◆ RECORD EXCERPTS ◆
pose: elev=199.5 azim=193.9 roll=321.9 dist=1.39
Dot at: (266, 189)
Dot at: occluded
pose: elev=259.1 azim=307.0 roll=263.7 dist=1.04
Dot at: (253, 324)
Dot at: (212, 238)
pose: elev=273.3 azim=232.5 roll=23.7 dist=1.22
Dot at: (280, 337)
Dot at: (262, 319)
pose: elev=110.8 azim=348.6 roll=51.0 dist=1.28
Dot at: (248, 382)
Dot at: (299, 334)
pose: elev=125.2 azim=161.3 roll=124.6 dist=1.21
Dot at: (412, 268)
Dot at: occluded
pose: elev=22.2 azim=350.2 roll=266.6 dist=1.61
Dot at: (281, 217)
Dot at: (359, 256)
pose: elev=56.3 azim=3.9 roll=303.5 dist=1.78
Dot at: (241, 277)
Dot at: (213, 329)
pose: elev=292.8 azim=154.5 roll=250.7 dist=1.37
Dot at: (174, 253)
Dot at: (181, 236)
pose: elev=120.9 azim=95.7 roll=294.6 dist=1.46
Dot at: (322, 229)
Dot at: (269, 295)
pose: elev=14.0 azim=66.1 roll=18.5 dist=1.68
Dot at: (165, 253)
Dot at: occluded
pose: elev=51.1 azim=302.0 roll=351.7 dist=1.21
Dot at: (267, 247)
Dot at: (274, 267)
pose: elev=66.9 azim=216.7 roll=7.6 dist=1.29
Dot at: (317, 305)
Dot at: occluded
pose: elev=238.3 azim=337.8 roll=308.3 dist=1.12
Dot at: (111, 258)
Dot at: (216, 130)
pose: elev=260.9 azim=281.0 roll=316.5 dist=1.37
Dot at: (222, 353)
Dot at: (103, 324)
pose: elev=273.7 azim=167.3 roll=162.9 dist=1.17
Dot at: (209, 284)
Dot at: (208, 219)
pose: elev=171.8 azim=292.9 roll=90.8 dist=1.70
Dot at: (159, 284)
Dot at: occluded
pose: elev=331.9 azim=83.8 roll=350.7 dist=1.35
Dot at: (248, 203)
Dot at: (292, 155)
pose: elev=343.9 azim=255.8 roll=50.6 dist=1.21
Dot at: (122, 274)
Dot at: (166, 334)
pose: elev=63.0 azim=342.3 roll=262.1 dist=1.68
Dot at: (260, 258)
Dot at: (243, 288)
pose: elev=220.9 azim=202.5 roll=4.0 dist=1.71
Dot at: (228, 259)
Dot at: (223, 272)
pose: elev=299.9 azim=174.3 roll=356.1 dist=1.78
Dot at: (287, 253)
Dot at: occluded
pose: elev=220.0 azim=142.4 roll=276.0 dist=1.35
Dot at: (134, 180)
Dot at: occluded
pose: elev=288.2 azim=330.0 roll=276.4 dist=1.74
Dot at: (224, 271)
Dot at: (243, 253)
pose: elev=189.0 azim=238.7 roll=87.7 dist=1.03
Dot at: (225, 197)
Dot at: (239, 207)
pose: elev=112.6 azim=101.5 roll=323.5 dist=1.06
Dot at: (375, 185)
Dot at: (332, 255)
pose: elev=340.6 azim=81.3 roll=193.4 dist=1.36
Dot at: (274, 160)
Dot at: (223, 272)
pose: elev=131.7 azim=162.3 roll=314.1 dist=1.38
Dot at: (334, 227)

◆ WHAT THE TASK ASKS ◆
Render the data above as a JSON list of strings with one string per line and blank lines left out. Cover only the lines running from the start of the data through the line containing "Dot at: (216, 130)", with both ends included.

◆ SOLUTION ◆
[
  "pose: elev=199.5 azim=193.9 roll=321.9 dist=1.39",
  "Dot at: (266, 189)",
  "Dot at: occluded",
  "pose: elev=259.1 azim=307.0 roll=263.7 dist=1.04",
  "Dot at: (253, 324)",
  "Dot at: (212, 238)",
  "pose: elev=273.3 azim=232.5 roll=23.7 dist=1.22",
  "Dot at: (280, 337)",
  "Dot at: (262, 319)",
  "pose: elev=110.8 azim=348.6 roll=51.0 dist=1.28",
  "Dot at: (248, 382)",
  "Dot at: (299, 334)",
  "pose: elev=125.2 azim=161.3 roll=124.6 dist=1.21",
  "Dot at: (412, 268)",
  "Dot at: occluded",
  "pose: elev=22.2 azim=350.2 roll=266.6 dist=1.61",
  "Dot at: (281, 217)",
  "Dot at: (359, 256)",
  "pose: elev=56.3 azim=3.9 roll=303.5 dist=1.78",
  "Dot at: (241, 277)",
  "Dot at: (213, 329)",
  "pose: elev=292.8 azim=154.5 roll=250.7 dist=1.37",
  "Dot at: (174, 253)",
  "Dot at: (181, 236)",
  "pose: elev=120.9 azim=95.7 roll=294.6 dist=1.46",
  "Dot at: (322, 229)",
  "Dot at: (269, 295)",
  "pose: elev=14.0 azim=66.1 roll=18.5 dist=1.68",
  "Dot at: (165, 253)",
  "Dot at: occluded",
  "pose: elev=51.1 azim=302.0 roll=351.7 dist=1.21",
  "Dot at: (267, 247)",
  "Dot at: (274, 267)",
  "pose: elev=66.9 azim=216.7 roll=7.6 dist=1.29",
  "Dot at: (317, 305)",
  "Dot at: occluded",
  "pose: elev=238.3 azim=337.8 roll=308.3 dist=1.12",
  "Dot at: (111, 258)",
  "Dot at: (216, 130)"
]